For a nation which loves sports as much as our land does, there are still a select few who have yet to grasp the concept – to the victor goes the spoils.

Despite the temptation to provide participation trophies to all who wear a uniform as opposed to simply awarding those who win championships, there are still those of us who believe there are rewards for those who win. And for those who fall short, the incentive should be to try harder in the hopes of claiming those same spoils of victory the next time the scoreboard is lit.

A perfect example of this quandary is the current battle waging in Washington over whether or not President Donald Trump should move quickly to fill the vacancy on the Supreme Court created with the recent death of Justice Ruth Bader Ginsburg.

While my heart is moved for her family and friends in the loss of a loved one, I can still recall her constant stand for an assortment of left-wing causes during her tenure on the bench. Why is it we now live in a society where discussion must be all or nothing. I am still of the mind one can mark her passing without mourning the loss of her political views. I do not believe doing so makes me less of a Christian or a hard-hearted individual.

But while Democratic leadership in the nation’s capital is crying foul and claiming the president is playing politics by moving swiftly in this process, I counter by saying the commander-in-chief is simply doing his job.

President Trump was elected by Americans who wish to see the preservation of and a return to more traditional conservative values – those upon which this great land was founded. While I am unashamed to be a Christian, I am not even playing the religious card here. I believe there are still those in this land who may not profess the faith, but remain troubled by the dramatic shift away from law and order in our country. And heaven knows, Christians should be concerned.

While some might wish to differ, the president does not cease being president in an election year. The late justice Ginsburg has been quoted as saying as much in response to one of her own votes on the nation’s highest court. The president is elected to serve a full four-year term.

This president was elected, in large part, due to his promise to appoint conservative judges to the court. In short, he is living up to a campaign promise. This is what his loyal supporters are expecting in this moment.

And while we have all heard from the liberal left saying Republicans felt differently when President Obama was faced with a similar circumstance four years ago, these situations are not the same. Even when Obama was in office, the Republicans still controlled the U.S. Senate. And this is the body charged by the Constitution to confirm presidential nomination’s to the court.

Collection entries
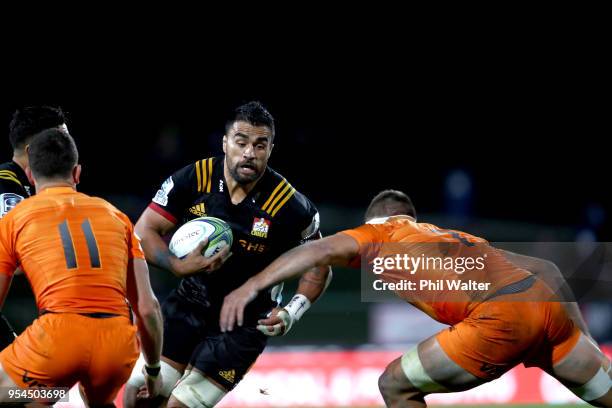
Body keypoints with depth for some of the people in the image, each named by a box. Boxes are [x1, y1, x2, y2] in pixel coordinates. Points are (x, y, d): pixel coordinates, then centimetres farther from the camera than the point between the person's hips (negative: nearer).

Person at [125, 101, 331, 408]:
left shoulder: (289, 206, -17)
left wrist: (293, 312, -19)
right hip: (189, 303, 3)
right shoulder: (194, 179, -13)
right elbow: (144, 231, -8)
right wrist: (179, 266, -26)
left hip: (245, 323, -3)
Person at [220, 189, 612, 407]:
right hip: (548, 302, 6)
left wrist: (252, 285, -8)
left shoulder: (379, 233, 18)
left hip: (501, 318, -6)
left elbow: (322, 249, -1)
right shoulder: (459, 237, 35)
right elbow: (545, 268, 30)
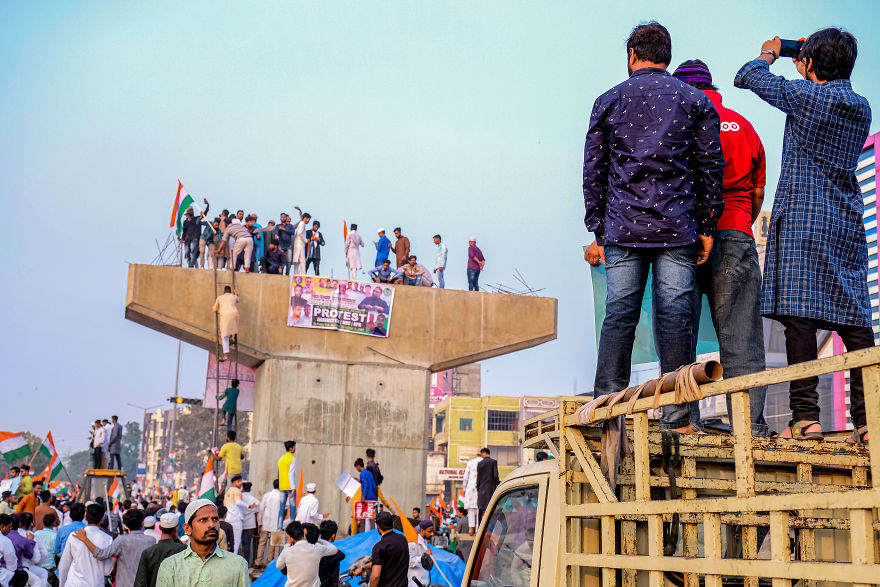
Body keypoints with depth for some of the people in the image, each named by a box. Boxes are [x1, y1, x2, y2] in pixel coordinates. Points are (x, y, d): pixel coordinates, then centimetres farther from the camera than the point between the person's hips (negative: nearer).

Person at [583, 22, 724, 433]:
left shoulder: (608, 101, 11)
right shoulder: (695, 100, 10)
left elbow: (593, 171, 10)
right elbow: (710, 167, 5)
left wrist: (597, 231, 13)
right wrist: (708, 227, 7)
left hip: (622, 228, 1)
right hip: (677, 229, -1)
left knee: (618, 315, 1)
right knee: (675, 315, -2)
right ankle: (677, 415, -2)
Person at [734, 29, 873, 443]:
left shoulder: (804, 95, -5)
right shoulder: (862, 108, 13)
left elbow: (747, 77, 6)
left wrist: (769, 53, 26)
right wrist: (811, 77, 42)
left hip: (802, 219, -6)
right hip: (848, 223, 6)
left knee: (799, 315, -8)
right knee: (855, 320, 4)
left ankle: (805, 416, -13)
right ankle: (867, 418, 2)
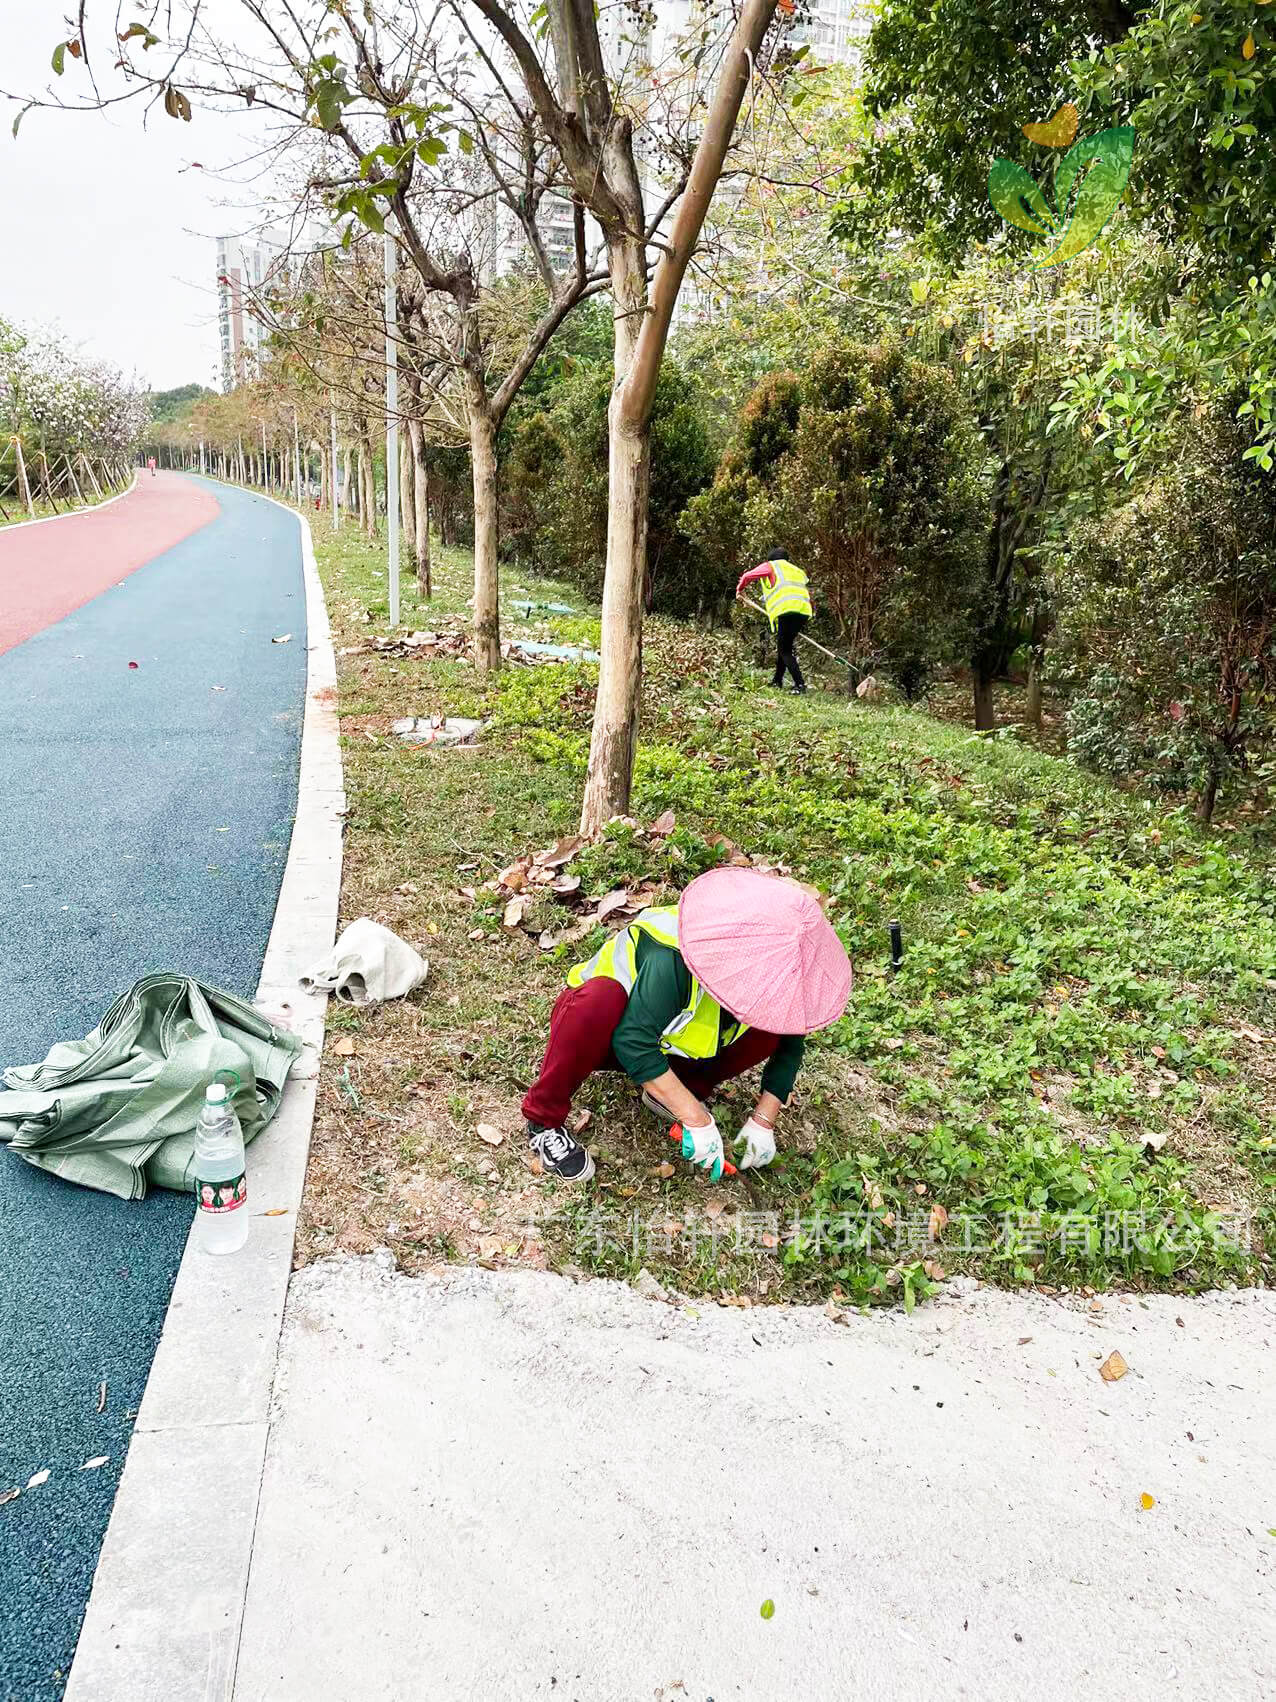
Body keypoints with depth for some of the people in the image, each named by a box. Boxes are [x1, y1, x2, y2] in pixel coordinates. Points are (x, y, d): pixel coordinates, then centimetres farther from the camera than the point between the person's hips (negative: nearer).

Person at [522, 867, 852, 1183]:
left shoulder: (772, 969, -18)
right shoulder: (673, 960, -39)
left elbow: (790, 1043, -5)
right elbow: (632, 1042, -44)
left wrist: (763, 1122, -14)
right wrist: (696, 1118, -42)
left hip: (665, 1039, 5)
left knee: (771, 1029, -19)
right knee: (601, 1001, -43)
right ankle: (543, 1119, -21)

**ASSIGNED TASK:** Name every person the text on the Supreme Court vacancy identifies by name.

**REPLY TO THE TASK:**
- Donald Trump
- Ruth Bader Ginsburg
- Obama